→ **REQUEST**: List every hotel, bar or restaurant that the Bangkok excerpt below mentions by name.

→ **EXCERPT**:
WHERE IS THIS PICTURE Competition?
It was the skytrain on Silom Road.
Where the hell is that?!
Last week's pic was taken from the roof of the Tower Hotel on Silom Road, looking down on the part of the skytrain track where it curves from Silom Road on to Narathiwat Road. This week's first prize is a 500 baht credit at Tony's Bar in Soi Cowboy. Prizes number 2 and 3 are a 600 baht dinner voucher for 2 to be used at Sin in Sukhumvit Soi 4. The prizes are only available to people in Thailand now – either residents or tourists, and must be redeemed within 2 weeks. You MUST say that you are in Bangkok and able to claim the prize or I will consider you ineligible.
FROM STICKMAN'S EMAIL INBOX
Thumbs up for the Majestic Grande.
Stayed at the Majestic Grande in Soi 2 in October last year, our last trip. Agree with your comments. In addition rooms are large, clean and have a big screen TV. Bathrooms with power showers, room service ok, I was with my Thai wife but it was obvious
that it was guest friendly. Booked via the agent on Soi 5 (2,000 baht a night). Cafe and pool are small but service makes up for that. All in all a good hotel, with a great location.
Racism in Bangkok, are farangs seldom the victim?
Sometimes when I enter one of these small bars in Soi Cowboy I am immediately surrounded by five or more girls. At the same time, some Arabs or Chinese sitting around and not one girl is interested to join them. And when I ask: "Why these man are
alone?" I always hear: "No good man! No money! No good to girls!" Racism may be sometimes an uncomfortable thing, but most times, it is not so that farangs are the ones which have to suffer under it. And if some few bars show
their greedy of money by hanging "Japanese only" boards next their entrance, so we should see this as a nice and helpful advice not to enter this bar.

→ **STORED RECORDS**:
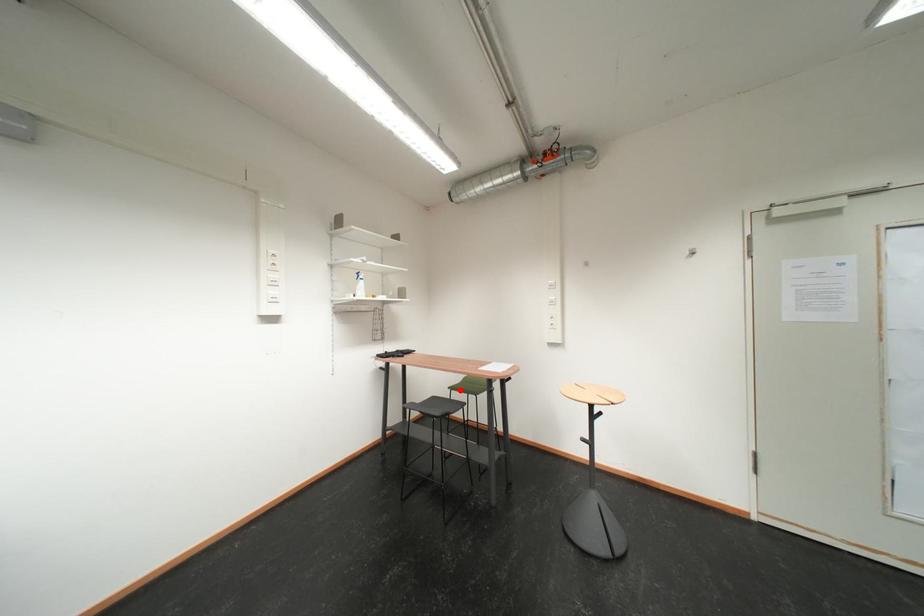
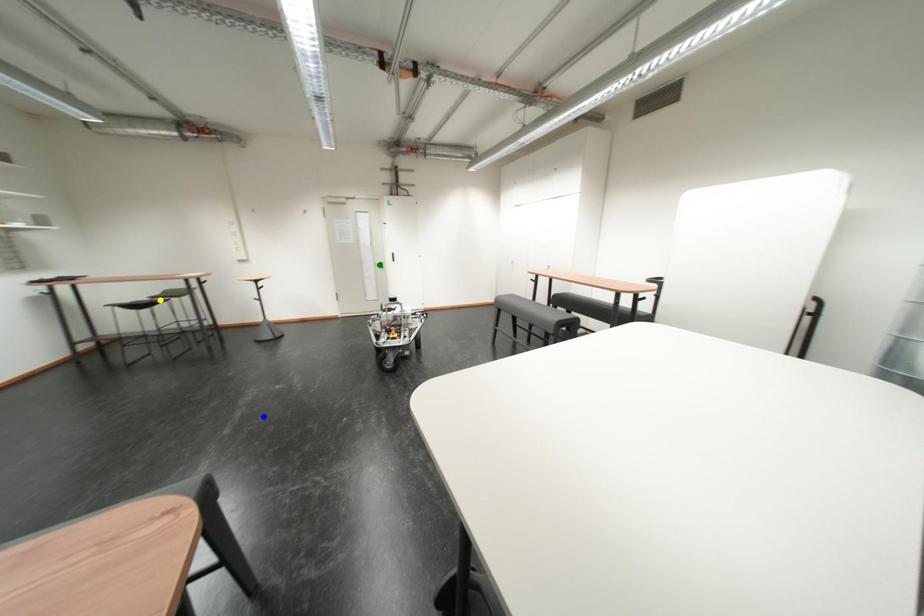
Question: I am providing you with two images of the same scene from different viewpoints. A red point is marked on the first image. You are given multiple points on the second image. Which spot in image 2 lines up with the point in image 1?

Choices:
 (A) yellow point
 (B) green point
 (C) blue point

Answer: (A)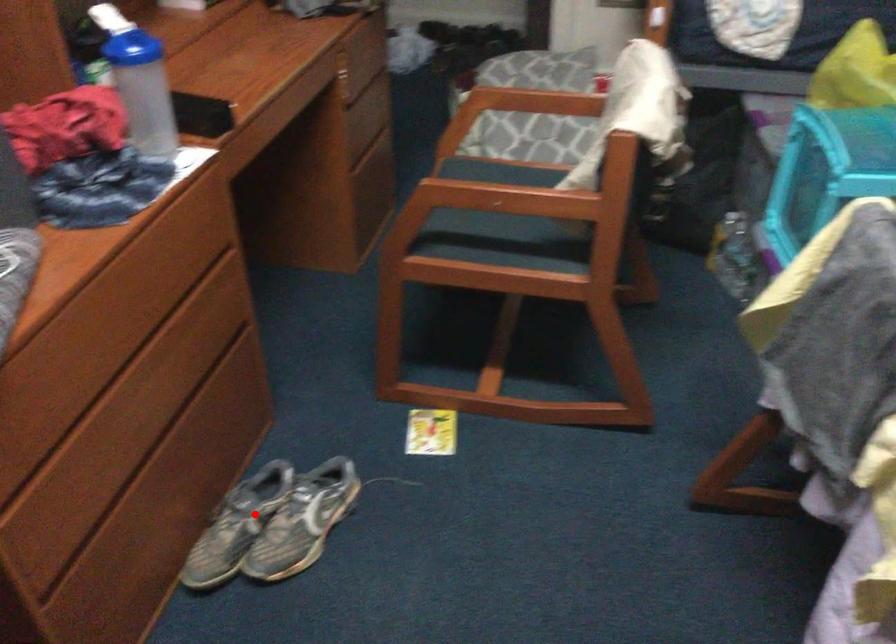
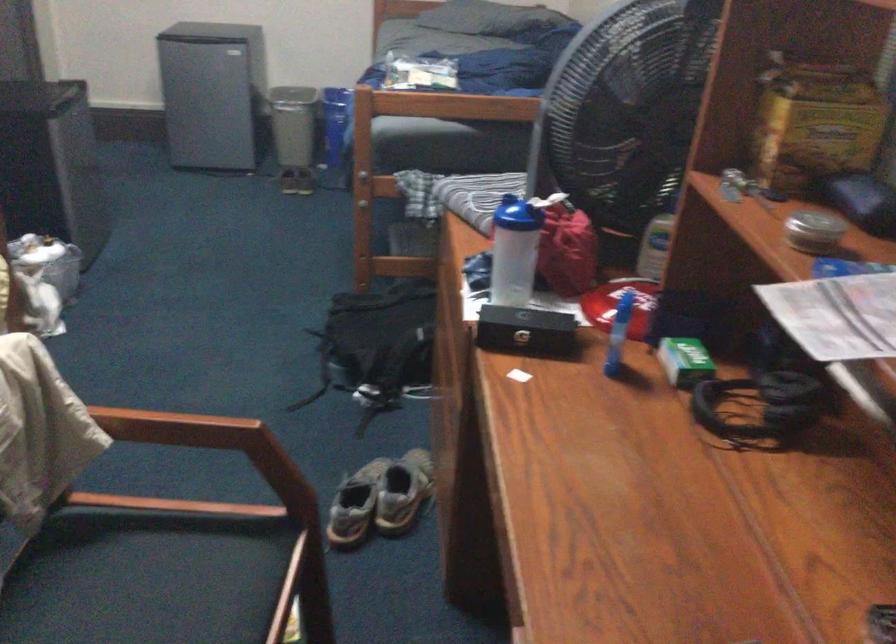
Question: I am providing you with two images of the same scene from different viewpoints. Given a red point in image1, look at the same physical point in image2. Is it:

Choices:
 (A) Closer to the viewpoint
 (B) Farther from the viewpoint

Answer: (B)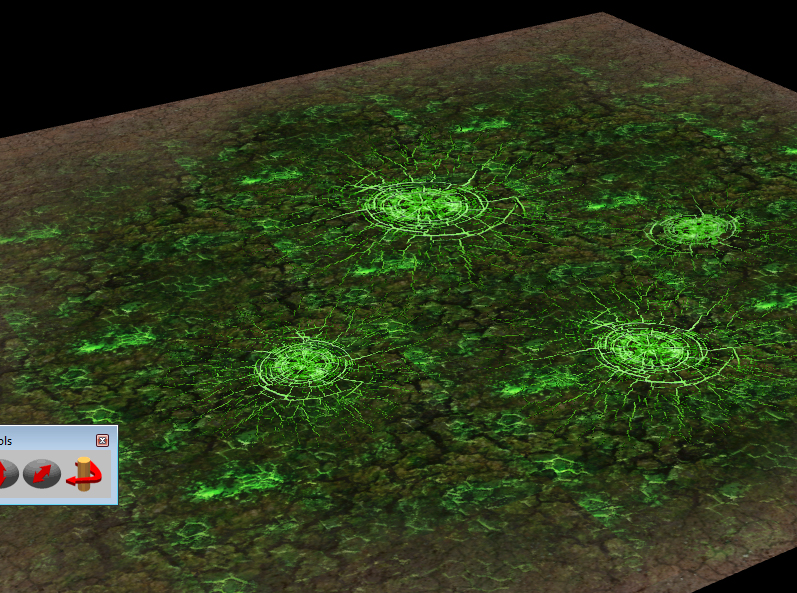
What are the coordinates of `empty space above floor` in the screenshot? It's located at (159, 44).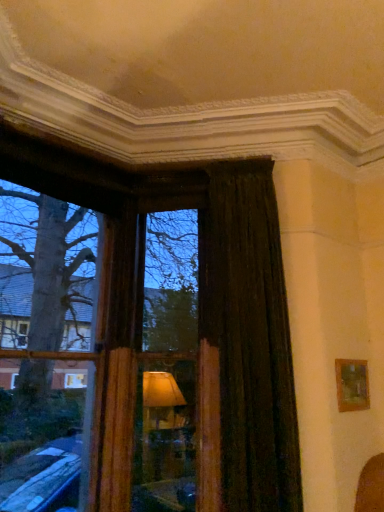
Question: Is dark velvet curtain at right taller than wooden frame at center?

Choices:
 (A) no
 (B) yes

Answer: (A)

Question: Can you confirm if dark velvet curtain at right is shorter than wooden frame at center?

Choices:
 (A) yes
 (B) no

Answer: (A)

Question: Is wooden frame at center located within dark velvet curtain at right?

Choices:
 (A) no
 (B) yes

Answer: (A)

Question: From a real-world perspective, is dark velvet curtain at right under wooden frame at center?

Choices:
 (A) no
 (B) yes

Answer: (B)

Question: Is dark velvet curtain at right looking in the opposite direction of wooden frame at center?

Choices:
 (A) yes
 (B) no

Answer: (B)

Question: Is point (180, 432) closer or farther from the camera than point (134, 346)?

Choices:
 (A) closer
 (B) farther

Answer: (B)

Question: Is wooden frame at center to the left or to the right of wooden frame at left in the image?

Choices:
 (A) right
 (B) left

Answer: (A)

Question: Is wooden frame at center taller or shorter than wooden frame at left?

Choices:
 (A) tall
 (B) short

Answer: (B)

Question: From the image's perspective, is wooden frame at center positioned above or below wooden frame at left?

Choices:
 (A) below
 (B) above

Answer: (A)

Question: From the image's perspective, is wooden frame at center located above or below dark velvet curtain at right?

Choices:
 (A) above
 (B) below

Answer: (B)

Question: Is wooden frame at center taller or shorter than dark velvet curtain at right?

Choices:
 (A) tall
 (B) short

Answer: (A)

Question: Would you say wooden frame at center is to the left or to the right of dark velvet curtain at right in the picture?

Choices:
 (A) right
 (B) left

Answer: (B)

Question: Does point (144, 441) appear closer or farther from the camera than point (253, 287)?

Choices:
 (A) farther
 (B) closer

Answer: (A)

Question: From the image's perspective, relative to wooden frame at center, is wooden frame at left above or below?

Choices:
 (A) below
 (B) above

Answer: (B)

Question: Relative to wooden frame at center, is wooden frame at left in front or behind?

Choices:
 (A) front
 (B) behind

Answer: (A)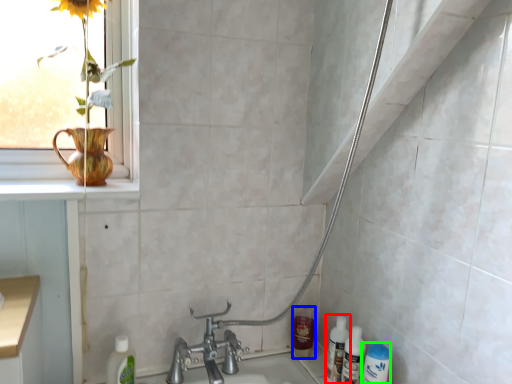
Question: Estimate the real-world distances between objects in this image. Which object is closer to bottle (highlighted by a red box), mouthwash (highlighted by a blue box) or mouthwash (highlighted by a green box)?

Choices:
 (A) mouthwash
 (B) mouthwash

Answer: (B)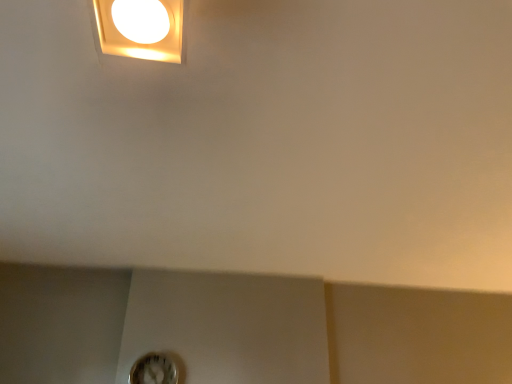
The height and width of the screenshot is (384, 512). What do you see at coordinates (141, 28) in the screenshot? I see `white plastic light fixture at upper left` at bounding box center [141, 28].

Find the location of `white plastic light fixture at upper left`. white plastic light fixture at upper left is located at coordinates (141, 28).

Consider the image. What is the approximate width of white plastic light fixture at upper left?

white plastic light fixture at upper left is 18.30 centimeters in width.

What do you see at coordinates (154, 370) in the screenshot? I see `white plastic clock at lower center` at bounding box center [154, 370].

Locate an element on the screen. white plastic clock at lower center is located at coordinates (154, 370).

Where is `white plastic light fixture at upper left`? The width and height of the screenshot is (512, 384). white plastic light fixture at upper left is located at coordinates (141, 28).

→ **SOLUTION TO THIS EXERCISE**: Tower Hotel, Tony's Bar, Sin, Majestic Grande